I have created a separate server to test this, as the one I posted the report for can't be updated just yet. In the meantime, here is the spark report for 7.99.24.4 if it helps. I've attached a Base64 encoded PNG picture as well, in case the profiler link goes down.
Choose mappings for MCP 1.12.2 in the upper right corner. I am now testing the same thing on 7.99.24.5 and will come back with a report when lag begins.
Just as a sidenote, I see that you are using arraylists for building the queue, and then adding them somewhere with addAll (did not look too in-depth). Wouldn't it be better to use LinkedList, since the underlying array of ArrayList is immutable, and adding something to it (or ensuring capacity) causes the whole queue to be copied over?
This seems to be taking up most ticktime from TimePump.buildQueue():
com.google.common.collect.ImmutableList$Builder.addAll()
https://gist.github.com/KiralyCraft/15a89729091a622fe70496cc166b84de
https://sparkprofiler.github.io/#eqlV5LuDgy
EDIT: I've tried two different locations in the nether on the test server with 24.5, I could not reproduce the issue yet.
Given that I could not reproduce the problem anymore with 7.99.24.5 in a similar scenario, I think it's fixed. I've seen this issue happen multiple times before (and I did not report it, shame on me), and it was always Google's addAll that was taking the ticks away.
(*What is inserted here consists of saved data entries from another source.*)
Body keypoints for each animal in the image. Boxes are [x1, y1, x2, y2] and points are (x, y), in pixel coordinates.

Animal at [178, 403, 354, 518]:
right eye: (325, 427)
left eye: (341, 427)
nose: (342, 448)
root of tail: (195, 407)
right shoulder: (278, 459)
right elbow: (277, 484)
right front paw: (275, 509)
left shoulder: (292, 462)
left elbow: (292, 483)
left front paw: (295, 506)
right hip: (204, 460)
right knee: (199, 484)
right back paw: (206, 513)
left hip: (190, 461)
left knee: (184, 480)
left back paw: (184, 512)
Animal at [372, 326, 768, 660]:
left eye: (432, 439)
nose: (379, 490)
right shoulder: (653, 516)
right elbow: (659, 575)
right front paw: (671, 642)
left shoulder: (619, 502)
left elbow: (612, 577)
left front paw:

Ah, ok, thanks for this - that just confirmed that the issue was with building the queue rather than loading chunks (or anything else). In 7.99.24.5 I optimised this to be node-based (referring to another blockpos object for each pos) rather than a big Map<BlockPos, List>, which probably means it's fixed for you?